Verso la fine degli anni ’60 e l’inizio degli anni ’70, con il boom economico e la diffusione della televisione in molte case e locali, le cose cambiarono. Da un lato diminuì l’analfabetismo e si diffuse molto di più l’italiano parlato. D’altra parte si affermarono le televisioni commerciali private, cioè quelle che, a differenza della Rai, si finanziavano con la pubblicità e non avevano un’impronta istituzionale e formativa così forte: in televisione cominciarono a comparire anche persone comuni, con professioni diverse da quella di giornalista. .

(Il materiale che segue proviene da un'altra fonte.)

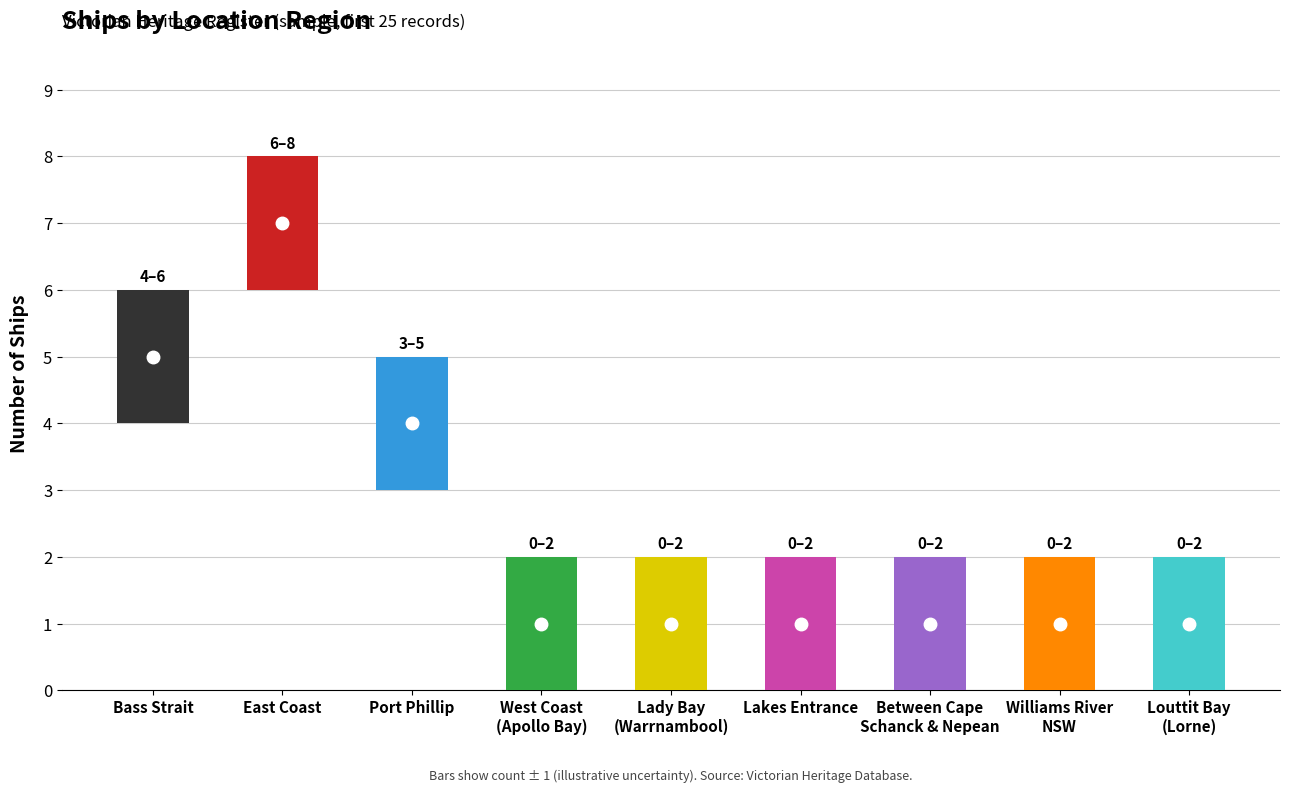

Which label corresponds to the smallest value in the chart?

Lady Bay (Warrnambool)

Negli anni Ottanta l’italiano era di fatto la lingua di tutti, e di conseguenza divenne anche la lingua della televisione, che non aveva più alcuna ragione di riferirsi a un modello standard così lontano dalla lingua parlata. Inoltre, le televisioni locali private cominciarono a diventare nazionali e questo abituarono i telespettatori ad accenti regionali diversi dal proprio. «A quel punto le televisioni non insegnavano più l’italiano, ma riflettevano la lingua che si parlava», sintetizza Biffi.

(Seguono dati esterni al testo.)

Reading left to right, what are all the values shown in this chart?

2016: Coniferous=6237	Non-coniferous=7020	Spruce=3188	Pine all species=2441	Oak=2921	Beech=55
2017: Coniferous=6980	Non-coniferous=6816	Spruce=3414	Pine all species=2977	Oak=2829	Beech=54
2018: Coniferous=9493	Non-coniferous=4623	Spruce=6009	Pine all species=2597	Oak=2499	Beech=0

Gheno sottolinea che le cose si sono evolute sempre di più in questa direzione negli anni successivi: «oggi in televisione sentiamo gente che fa errori di dizione, dialetti locali, ma anche difetti di pronuncia, e non è considerato disdicevole». Negli anni più recenti hanno ulteriormente contribuito una tendenza più generale a voler mostrare in televisione scene autentiche, più improvvisate e meno costruite, seguendo i gusti delle nuove generazioni di spettatori, e una generale meno attenzione alla formalità. In un recente articolo d’opinione, il giornalista Michele Serra ha criticato il discorso televisivo affermatosi negli ultimi anni, definendolo “italianissimo: non più romanesco (o veneziano, siciliano, ligure…) ma molto distante dall’italiano”, inteso , nel suo caso, come l’italiano corretto per dizione e inflessione.